■ TEXT EXCERPT ■

==============================

Yemen Observer (YO):- How did you become interested in art? What were your beginnings like as a painter? 
Mohammed al-Yemany:-
I will not talk about my beginnings but about why I chose art as my path in life. Art is one of the best points of contact between people in society. In the past, present or future, art is one of the best ways to transport the ideas and culture of each society and each historical period. It is for this reason that I chose art in general as the most important activity in my life. Art is like messages transmitted among people, even sometimes to solve problems in society, art is useful. 

YO:- These are your thoughts about art in general, but what was your personal motivation to become a painter? 
MAY:-
I started due to the effect artist Hashem Ali had on me. I really loved what he was doing and that is why I started to become a painter. He was the first and best painter in Yemen and many painters in the country have learned from him, in a direct or indirect way. I learnt from him, from his hand, from his rhythm and way of painting. 

YO:- What are the ideas that inspire you to paint? 
MAY:-
My main sources of inspiration comes from philosophy. I take a lot of ideas from philosophy, from religion, from political science. These thoughts or ideas, I read them, I use them, I develop them, and I remake them through my paintings. I move them and try to interpret them by means of the artistic work. The majority of my works speak about issues, small and current issues, from here or abroad issues. What we read and think and see, is reflected in my work.

==============================

■ COLLECTED MATERIAL ■
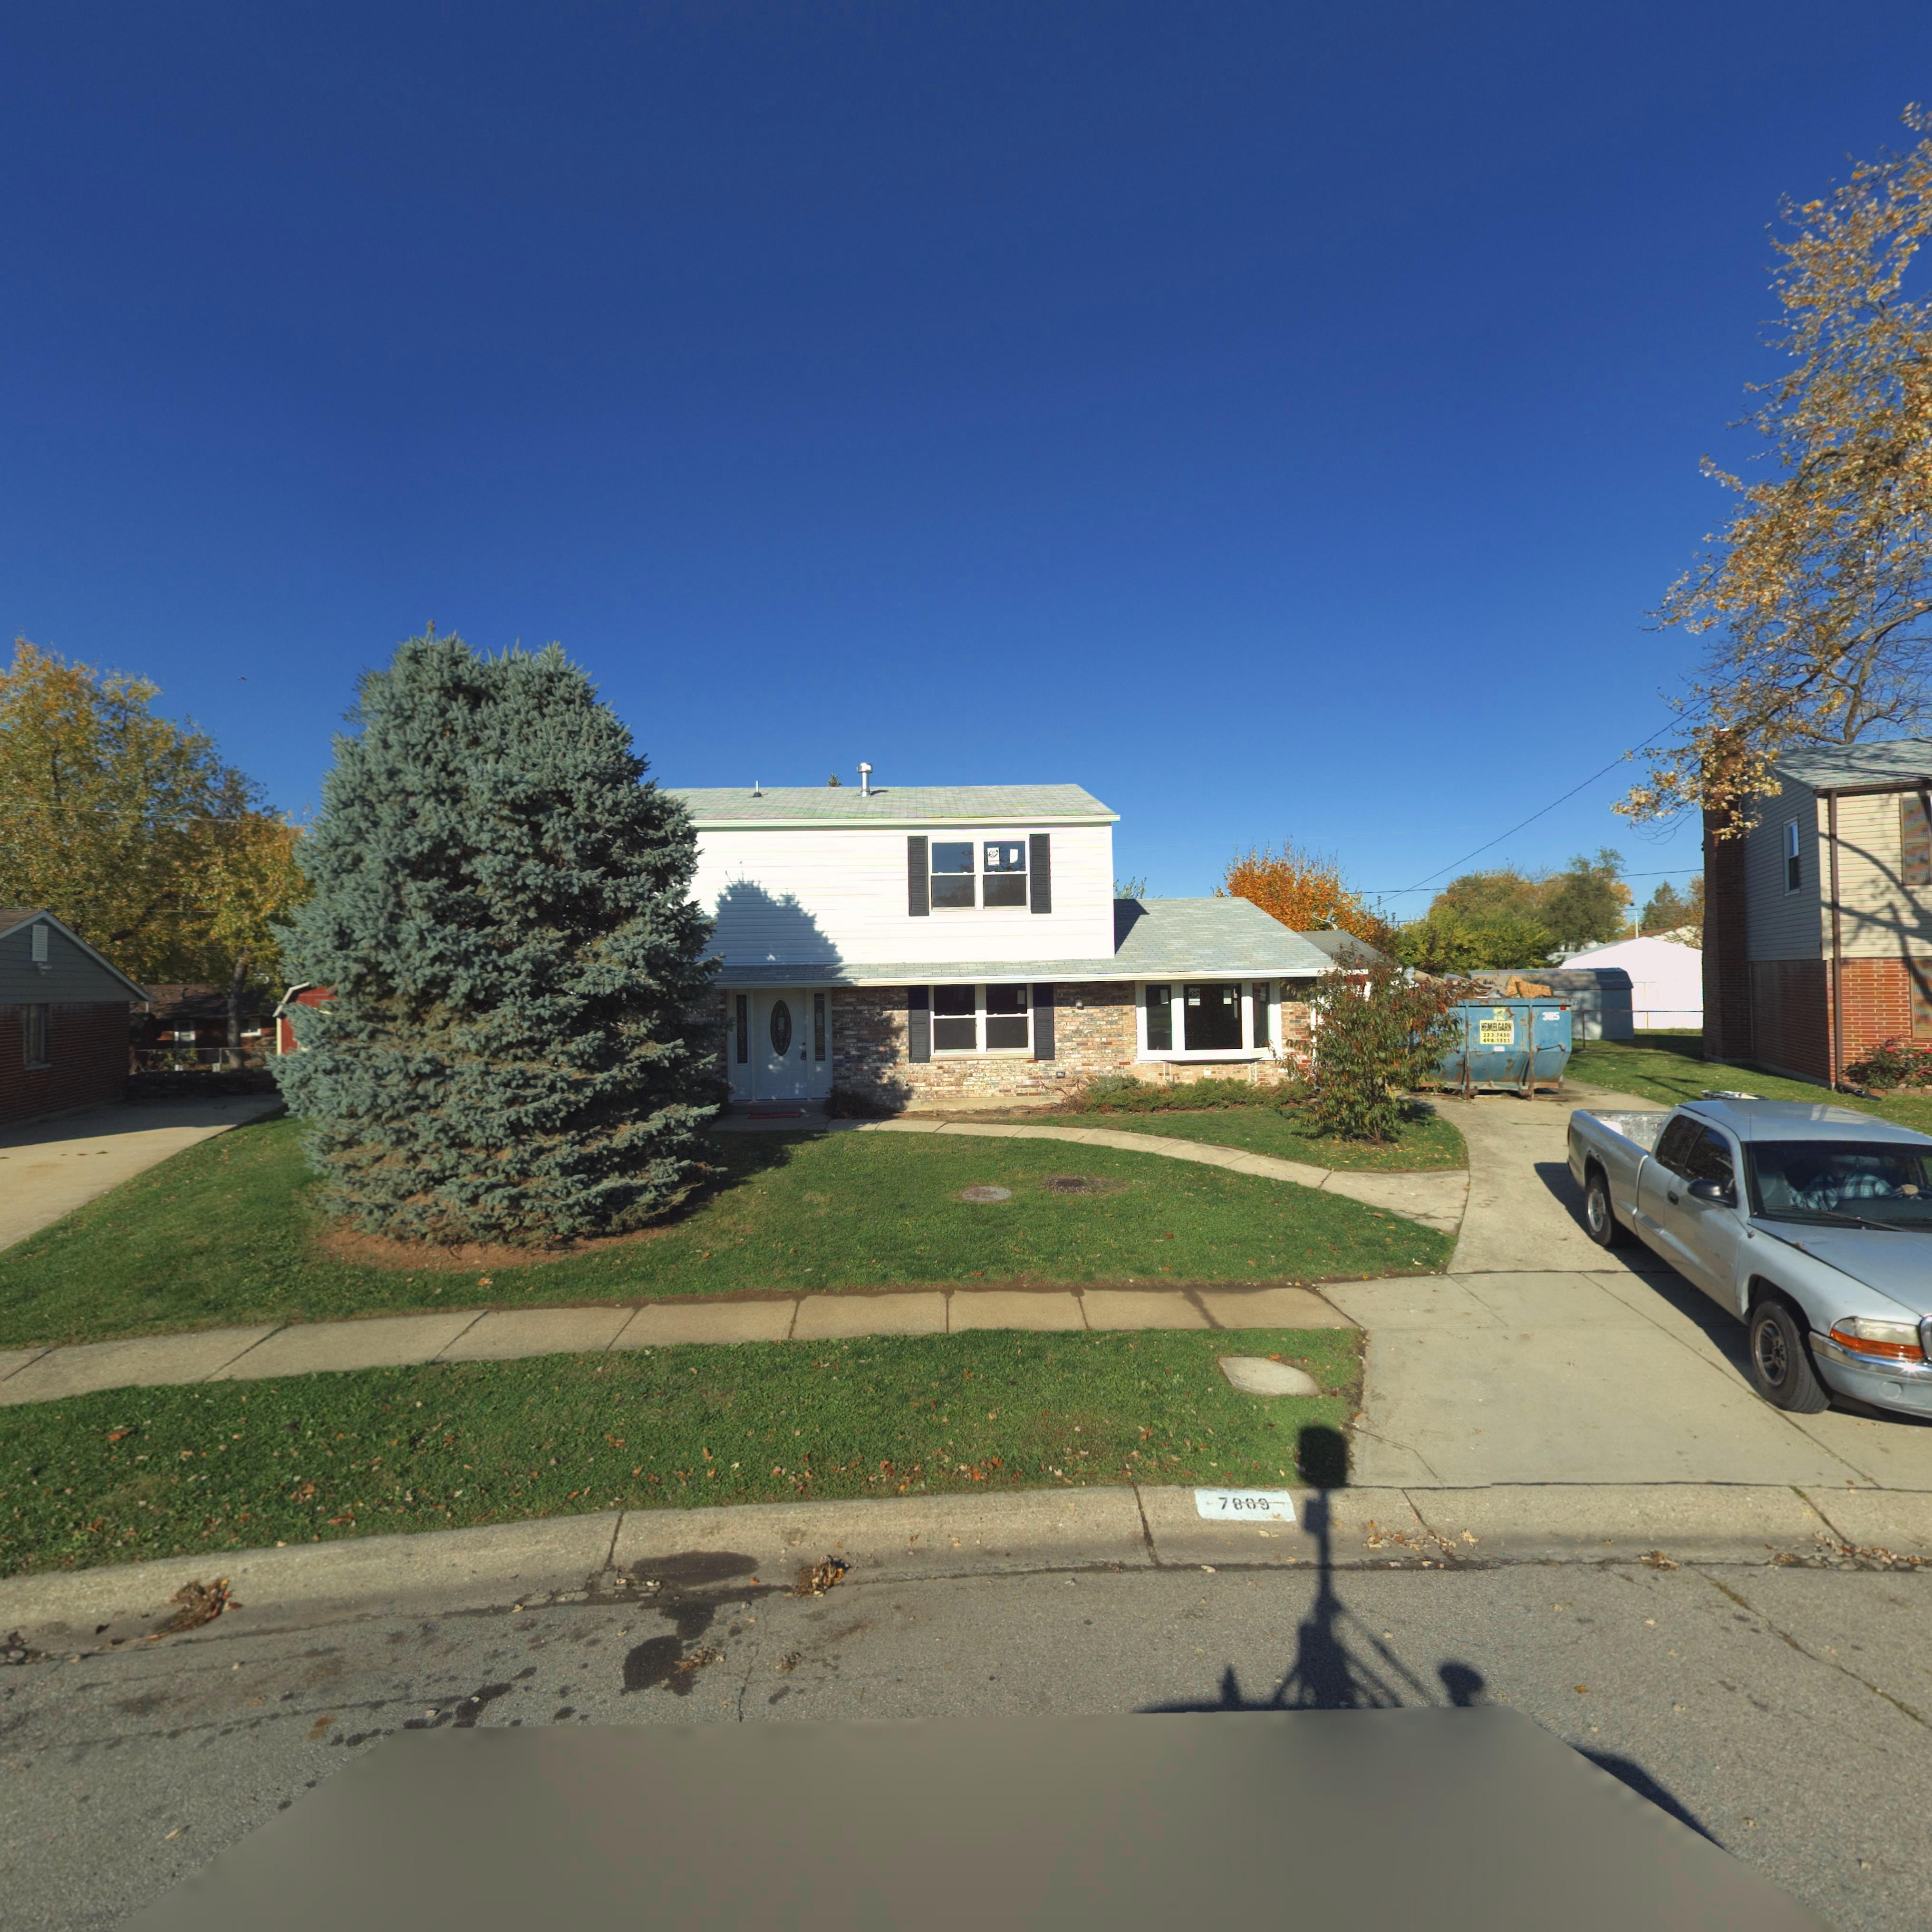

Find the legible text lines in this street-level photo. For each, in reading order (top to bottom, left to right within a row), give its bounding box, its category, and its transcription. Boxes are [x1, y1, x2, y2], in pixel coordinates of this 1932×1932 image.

[1217, 1496, 1271, 1510] StreetNumber: 7809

==============================

■ WORK TO BE COMPLETED ■
Could you transcribe the interview with Mohammed al-Yemany from "YO:- These are" up to and including "you to paint?"? The listing isn't needed.

■ SOLUTION FOR THIS PROBLEM ■
YO:- These are your thoughts about art in general, but what was your personal motivation to become a painter? 
MAY:-
I started due to the effect artist Hashem Ali had on me. I really loved what he was doing and that is why I started to become a painter. He was the first and best painter in Yemen and many painters in the country have learned from him, in a direct or indirect way. I learnt from him, from his hand, from his rhythm and way of painting. 

YO:- What are the ideas that inspire you to paint?